(Exercise aim) Determine how many lines below contain the word "evenodd", then state only that figure.

Records excerpted from a collection:
- Opening Delimiter -
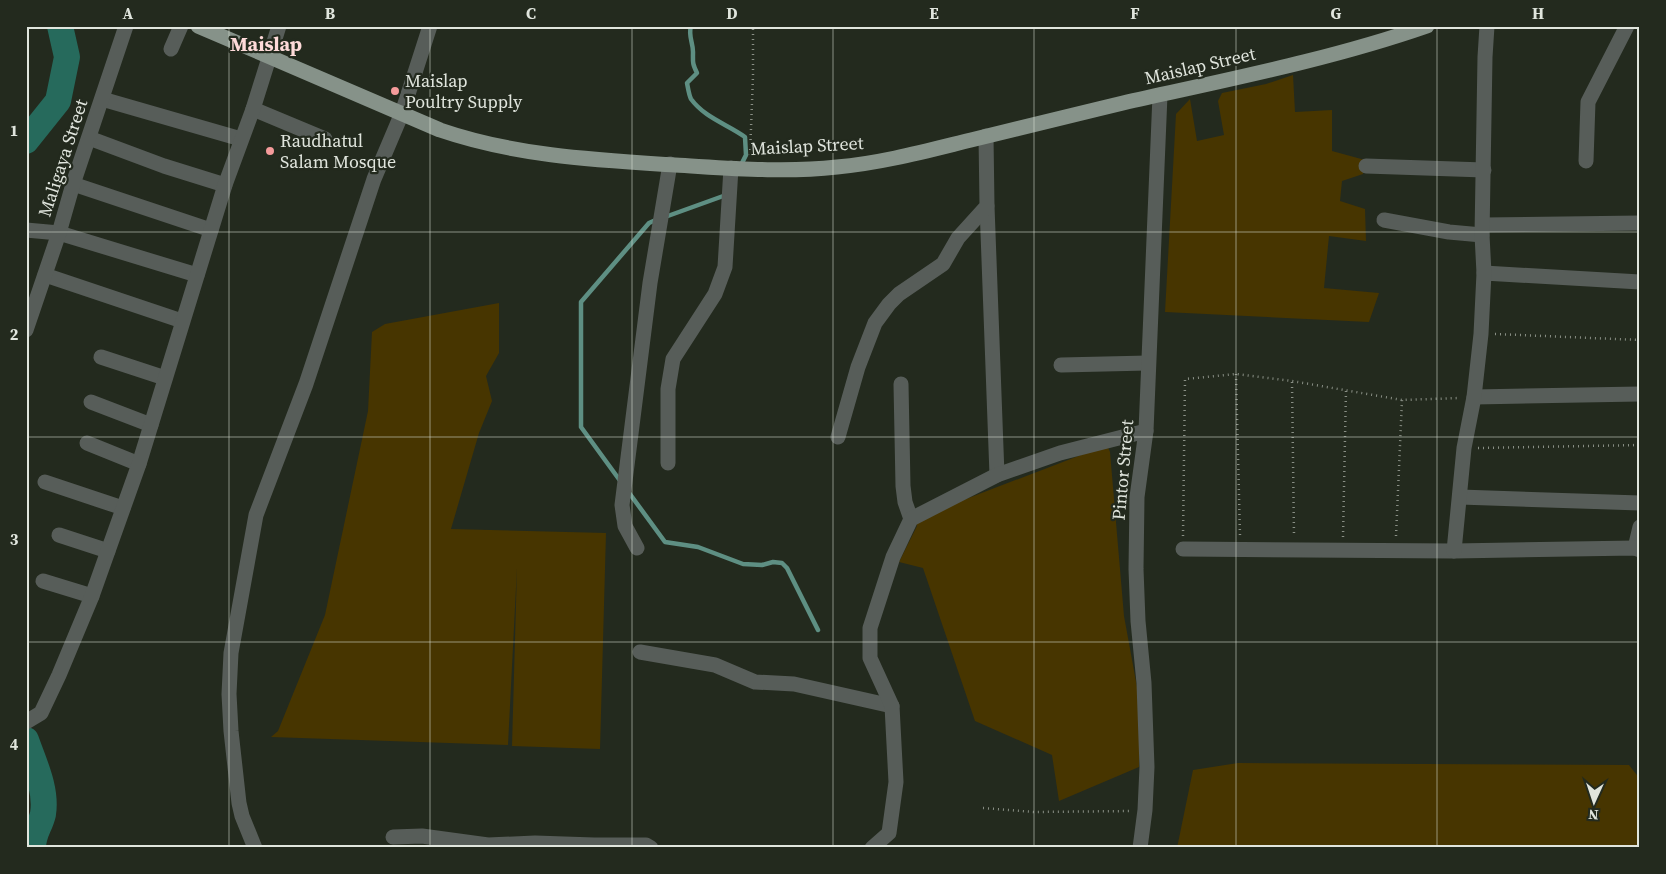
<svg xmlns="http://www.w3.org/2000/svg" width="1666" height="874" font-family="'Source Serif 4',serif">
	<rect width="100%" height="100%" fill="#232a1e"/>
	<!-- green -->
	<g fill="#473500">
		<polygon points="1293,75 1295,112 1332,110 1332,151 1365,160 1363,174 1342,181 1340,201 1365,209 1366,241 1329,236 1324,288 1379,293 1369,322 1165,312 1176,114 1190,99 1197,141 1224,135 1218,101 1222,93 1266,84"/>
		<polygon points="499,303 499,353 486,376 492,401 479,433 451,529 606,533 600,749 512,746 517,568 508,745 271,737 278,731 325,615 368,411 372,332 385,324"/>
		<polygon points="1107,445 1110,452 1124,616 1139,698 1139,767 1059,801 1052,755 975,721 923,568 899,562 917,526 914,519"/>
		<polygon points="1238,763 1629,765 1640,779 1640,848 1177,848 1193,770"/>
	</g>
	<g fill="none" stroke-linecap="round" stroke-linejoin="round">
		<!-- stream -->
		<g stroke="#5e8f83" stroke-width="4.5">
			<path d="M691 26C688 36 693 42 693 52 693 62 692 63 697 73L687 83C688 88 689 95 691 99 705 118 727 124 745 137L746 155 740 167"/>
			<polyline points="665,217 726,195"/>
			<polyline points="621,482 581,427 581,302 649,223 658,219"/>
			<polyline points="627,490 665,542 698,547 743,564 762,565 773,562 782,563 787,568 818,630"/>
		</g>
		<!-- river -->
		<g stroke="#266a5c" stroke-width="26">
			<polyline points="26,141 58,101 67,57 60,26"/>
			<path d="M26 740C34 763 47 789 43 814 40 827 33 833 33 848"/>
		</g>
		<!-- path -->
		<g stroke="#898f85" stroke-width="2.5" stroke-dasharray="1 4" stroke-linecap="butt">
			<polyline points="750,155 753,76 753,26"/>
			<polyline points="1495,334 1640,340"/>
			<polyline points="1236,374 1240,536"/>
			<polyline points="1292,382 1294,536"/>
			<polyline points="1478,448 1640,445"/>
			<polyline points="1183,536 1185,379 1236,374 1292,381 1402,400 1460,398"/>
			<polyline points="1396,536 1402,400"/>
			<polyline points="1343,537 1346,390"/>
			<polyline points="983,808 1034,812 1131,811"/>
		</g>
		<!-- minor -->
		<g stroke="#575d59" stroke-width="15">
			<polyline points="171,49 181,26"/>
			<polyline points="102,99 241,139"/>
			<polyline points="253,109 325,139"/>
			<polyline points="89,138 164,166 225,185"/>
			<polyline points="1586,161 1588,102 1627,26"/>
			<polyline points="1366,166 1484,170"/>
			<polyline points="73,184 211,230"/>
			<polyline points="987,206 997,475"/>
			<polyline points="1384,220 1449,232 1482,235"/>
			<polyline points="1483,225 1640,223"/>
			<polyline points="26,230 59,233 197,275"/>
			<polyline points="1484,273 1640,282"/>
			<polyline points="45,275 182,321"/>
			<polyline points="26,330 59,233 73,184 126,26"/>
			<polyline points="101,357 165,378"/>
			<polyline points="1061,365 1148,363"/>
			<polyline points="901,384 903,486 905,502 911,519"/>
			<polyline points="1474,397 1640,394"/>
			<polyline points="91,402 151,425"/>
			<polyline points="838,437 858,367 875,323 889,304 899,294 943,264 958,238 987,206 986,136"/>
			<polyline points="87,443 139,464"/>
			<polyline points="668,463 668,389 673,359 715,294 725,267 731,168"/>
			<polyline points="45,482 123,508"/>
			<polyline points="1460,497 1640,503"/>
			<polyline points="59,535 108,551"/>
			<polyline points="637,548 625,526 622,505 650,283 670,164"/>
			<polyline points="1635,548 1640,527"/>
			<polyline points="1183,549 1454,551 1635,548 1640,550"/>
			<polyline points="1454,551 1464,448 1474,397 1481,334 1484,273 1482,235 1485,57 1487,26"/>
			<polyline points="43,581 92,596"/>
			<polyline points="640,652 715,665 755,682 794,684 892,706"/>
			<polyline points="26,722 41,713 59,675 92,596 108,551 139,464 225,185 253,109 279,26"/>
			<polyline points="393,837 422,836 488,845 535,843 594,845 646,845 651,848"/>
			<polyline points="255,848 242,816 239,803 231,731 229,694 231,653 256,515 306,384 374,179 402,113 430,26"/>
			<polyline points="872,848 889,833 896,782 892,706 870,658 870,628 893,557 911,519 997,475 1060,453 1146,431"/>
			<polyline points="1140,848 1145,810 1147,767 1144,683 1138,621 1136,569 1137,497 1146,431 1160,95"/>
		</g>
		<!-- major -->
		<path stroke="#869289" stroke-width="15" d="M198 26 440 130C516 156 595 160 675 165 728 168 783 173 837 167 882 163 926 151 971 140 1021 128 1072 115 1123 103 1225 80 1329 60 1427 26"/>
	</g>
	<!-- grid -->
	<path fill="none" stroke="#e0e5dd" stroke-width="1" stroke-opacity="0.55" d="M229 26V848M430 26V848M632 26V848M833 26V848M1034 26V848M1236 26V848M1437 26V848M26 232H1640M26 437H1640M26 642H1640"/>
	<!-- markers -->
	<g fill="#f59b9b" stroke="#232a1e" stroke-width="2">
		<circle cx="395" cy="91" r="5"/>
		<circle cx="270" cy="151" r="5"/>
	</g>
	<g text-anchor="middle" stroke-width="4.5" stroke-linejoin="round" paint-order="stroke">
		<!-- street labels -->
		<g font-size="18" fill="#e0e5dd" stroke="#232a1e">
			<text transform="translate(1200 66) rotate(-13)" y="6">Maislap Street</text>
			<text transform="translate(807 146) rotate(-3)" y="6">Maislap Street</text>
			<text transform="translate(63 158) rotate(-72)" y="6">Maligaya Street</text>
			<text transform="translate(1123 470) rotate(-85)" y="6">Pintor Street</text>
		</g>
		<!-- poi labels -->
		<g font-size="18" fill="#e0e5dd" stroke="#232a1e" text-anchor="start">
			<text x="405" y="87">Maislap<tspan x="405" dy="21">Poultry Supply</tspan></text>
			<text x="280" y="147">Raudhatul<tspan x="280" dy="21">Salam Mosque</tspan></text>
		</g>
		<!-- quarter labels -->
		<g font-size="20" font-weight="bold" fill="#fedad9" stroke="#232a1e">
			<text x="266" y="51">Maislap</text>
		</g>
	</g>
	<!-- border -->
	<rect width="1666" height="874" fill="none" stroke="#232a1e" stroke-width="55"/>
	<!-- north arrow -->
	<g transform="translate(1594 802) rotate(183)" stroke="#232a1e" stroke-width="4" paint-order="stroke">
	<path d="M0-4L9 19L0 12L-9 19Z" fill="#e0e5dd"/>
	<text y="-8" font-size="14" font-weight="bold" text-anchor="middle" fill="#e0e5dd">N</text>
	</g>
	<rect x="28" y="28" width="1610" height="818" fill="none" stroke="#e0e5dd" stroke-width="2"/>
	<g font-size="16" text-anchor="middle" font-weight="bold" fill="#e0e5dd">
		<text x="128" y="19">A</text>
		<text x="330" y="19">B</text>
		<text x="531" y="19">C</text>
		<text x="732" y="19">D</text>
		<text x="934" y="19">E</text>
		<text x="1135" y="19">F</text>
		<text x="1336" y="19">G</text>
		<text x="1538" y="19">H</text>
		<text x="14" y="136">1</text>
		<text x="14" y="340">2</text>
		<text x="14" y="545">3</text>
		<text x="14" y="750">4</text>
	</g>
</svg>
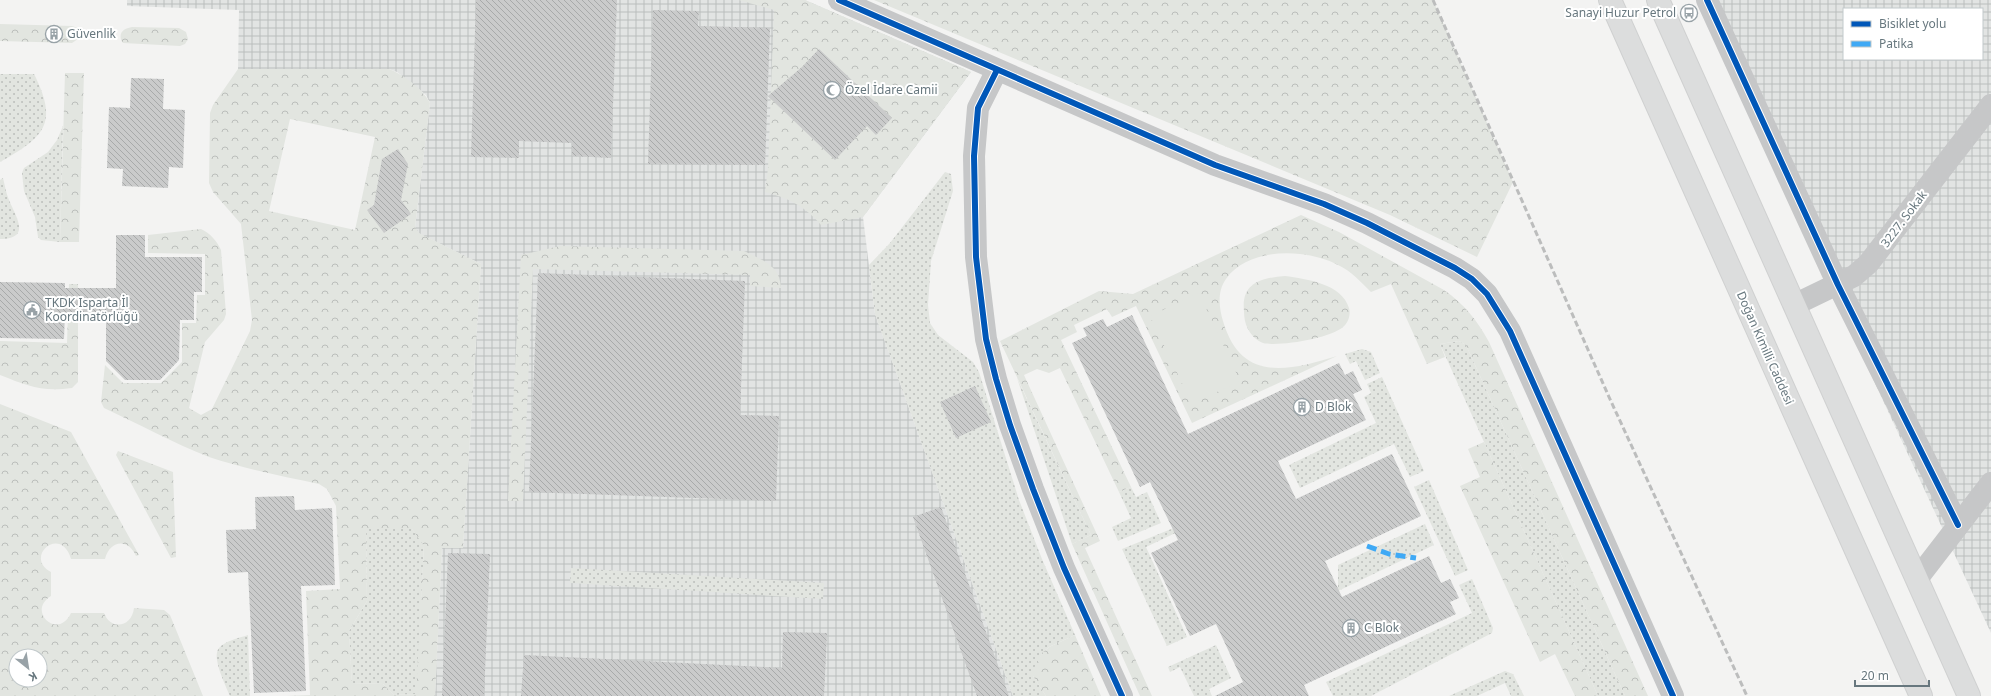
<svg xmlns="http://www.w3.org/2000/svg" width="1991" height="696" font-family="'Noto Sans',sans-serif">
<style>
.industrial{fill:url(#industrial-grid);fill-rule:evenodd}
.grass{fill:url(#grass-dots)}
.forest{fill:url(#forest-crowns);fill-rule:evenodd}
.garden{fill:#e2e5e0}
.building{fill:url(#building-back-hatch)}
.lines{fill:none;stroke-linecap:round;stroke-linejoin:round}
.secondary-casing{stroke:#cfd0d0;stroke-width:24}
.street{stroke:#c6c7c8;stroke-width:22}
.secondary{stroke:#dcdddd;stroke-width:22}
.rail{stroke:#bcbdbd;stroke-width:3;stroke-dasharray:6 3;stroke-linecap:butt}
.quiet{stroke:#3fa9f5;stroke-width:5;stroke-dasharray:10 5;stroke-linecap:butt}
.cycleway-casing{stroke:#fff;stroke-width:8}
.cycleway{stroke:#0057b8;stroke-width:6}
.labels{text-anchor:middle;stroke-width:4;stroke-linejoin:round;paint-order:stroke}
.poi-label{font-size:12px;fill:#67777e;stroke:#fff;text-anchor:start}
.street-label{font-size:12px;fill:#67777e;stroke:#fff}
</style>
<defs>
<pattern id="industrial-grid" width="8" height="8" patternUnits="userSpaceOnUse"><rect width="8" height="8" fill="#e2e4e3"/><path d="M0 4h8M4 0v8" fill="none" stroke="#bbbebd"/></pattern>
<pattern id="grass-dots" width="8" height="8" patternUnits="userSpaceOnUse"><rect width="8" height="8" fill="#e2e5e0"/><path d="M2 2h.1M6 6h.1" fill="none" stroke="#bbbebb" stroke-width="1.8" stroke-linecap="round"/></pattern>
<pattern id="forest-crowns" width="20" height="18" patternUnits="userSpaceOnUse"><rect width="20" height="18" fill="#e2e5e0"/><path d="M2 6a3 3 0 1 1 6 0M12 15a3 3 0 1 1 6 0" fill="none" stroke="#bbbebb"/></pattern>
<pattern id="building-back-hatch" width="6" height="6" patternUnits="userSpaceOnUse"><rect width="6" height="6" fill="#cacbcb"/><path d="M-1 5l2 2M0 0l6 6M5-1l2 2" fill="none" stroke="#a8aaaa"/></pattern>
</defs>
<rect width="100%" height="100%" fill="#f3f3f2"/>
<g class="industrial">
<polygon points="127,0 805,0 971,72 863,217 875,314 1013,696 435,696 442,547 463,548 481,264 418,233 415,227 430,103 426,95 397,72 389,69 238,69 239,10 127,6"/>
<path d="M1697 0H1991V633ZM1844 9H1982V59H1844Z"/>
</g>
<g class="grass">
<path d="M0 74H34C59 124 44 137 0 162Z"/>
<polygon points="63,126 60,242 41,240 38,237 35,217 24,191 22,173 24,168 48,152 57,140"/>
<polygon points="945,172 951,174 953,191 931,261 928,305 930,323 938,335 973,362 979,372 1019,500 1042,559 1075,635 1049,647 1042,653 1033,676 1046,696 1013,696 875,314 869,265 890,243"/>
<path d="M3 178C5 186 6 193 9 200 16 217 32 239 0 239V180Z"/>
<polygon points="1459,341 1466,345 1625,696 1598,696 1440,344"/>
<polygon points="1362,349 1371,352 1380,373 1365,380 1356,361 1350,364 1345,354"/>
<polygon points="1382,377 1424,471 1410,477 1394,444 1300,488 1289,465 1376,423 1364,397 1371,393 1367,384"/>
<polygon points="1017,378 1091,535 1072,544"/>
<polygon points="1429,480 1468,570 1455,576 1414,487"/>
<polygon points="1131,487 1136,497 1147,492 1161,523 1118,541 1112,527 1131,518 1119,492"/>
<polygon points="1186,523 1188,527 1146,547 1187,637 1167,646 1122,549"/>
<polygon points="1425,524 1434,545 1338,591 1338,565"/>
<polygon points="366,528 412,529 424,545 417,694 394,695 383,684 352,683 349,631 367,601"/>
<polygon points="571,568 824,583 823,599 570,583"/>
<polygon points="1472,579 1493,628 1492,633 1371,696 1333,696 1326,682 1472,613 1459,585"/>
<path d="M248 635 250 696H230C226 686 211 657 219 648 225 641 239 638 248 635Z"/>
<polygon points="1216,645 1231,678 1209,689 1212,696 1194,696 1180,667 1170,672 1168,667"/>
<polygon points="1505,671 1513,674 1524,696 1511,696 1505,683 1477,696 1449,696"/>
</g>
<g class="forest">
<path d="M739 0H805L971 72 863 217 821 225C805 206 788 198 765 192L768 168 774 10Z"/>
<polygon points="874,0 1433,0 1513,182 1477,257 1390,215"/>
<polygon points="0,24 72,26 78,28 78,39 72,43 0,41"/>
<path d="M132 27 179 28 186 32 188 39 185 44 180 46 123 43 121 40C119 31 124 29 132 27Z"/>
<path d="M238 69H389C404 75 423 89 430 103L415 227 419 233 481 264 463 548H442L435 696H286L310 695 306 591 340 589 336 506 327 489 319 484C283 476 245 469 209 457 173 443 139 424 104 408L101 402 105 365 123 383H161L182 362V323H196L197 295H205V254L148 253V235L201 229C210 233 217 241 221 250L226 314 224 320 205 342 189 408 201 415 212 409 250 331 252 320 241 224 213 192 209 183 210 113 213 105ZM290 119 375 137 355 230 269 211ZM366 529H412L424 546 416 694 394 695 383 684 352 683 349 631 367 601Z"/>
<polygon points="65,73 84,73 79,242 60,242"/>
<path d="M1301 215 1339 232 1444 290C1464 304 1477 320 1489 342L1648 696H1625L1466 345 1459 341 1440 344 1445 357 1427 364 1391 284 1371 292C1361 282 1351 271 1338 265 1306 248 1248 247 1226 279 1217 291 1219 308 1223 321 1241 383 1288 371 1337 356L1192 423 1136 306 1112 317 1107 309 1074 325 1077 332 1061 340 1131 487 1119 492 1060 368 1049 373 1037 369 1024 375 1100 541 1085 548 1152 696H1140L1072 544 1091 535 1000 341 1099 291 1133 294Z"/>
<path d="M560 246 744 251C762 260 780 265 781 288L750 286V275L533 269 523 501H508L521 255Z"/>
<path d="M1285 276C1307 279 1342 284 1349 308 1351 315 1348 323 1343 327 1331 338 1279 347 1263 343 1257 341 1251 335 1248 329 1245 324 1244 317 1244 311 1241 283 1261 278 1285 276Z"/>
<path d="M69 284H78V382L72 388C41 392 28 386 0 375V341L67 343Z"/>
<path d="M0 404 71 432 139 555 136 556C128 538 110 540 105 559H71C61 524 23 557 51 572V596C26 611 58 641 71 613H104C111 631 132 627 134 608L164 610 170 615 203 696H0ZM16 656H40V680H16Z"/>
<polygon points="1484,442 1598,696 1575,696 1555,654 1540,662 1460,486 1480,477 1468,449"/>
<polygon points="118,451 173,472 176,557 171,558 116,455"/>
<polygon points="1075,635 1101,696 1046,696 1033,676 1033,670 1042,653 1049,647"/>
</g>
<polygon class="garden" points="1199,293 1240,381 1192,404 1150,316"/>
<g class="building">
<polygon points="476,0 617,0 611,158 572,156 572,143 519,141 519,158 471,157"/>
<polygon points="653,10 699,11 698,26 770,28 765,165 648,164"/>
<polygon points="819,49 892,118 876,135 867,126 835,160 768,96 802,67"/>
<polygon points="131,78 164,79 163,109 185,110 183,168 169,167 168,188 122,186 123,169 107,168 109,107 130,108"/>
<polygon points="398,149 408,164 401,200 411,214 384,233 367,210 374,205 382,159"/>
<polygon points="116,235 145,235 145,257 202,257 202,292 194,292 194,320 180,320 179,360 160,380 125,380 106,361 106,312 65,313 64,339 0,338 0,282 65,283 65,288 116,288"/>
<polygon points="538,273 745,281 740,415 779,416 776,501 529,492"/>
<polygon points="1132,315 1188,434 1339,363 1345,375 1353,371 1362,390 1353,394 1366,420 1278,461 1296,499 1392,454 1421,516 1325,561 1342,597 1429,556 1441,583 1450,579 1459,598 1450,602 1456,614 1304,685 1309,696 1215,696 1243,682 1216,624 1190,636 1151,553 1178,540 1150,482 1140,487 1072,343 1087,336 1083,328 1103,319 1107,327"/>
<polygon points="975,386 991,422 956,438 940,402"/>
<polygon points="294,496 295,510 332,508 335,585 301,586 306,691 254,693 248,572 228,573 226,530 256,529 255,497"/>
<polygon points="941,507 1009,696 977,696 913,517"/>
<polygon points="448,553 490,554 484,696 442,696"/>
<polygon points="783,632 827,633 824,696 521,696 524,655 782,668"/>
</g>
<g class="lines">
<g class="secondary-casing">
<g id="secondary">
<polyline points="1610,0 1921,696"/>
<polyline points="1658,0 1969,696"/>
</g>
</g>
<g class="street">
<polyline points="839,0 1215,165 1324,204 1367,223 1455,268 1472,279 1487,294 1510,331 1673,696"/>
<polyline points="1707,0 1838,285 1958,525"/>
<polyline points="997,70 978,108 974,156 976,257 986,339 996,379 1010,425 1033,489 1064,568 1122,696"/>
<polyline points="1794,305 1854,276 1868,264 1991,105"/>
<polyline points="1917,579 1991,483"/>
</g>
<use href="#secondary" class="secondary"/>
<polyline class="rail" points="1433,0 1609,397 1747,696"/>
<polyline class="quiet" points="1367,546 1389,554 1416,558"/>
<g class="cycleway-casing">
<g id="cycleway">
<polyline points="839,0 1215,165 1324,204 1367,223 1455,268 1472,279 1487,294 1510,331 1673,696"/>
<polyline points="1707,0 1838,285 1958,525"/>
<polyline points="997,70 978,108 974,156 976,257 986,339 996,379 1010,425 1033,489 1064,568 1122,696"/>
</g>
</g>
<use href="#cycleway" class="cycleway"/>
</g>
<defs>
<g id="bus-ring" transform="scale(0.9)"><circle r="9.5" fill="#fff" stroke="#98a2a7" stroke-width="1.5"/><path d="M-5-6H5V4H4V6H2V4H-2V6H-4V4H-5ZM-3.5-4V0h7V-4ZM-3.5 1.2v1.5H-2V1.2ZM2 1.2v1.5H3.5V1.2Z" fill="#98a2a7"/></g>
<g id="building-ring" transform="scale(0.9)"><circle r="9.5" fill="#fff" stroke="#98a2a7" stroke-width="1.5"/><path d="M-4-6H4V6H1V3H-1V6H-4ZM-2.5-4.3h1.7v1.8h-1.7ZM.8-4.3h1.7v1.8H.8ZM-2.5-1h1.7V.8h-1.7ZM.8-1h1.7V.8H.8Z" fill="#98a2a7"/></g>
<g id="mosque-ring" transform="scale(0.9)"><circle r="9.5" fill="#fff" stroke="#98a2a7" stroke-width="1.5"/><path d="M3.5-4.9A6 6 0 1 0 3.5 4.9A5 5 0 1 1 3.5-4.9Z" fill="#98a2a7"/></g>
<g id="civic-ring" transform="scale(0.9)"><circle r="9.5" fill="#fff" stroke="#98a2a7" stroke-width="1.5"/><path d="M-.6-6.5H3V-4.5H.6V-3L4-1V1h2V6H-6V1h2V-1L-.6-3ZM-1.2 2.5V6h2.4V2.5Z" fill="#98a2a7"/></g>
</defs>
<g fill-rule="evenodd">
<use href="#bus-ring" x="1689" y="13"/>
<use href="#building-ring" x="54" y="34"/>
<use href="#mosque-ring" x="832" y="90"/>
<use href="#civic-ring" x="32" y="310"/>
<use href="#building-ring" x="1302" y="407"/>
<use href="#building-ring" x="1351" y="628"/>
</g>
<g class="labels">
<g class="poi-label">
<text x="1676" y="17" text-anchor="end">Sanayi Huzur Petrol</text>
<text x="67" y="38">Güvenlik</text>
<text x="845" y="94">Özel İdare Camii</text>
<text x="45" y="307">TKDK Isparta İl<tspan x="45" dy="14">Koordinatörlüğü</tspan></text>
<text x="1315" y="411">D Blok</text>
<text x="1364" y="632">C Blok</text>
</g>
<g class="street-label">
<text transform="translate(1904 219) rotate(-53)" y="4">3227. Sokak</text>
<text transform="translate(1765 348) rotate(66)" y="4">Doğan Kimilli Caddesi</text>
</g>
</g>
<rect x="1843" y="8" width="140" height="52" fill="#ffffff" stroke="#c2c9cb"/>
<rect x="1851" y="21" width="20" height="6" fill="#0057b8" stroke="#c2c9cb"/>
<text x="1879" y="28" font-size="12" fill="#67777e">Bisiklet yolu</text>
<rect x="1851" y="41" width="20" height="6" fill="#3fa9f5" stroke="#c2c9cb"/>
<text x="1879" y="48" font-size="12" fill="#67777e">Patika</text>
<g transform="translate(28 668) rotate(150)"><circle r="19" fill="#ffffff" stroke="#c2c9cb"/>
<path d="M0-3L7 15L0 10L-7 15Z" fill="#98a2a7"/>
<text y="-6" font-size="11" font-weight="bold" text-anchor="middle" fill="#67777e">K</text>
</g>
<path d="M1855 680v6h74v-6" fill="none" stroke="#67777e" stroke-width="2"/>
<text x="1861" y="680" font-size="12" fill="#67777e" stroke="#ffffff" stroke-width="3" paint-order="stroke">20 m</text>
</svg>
- Closing Delimiter -
(Answer section) 3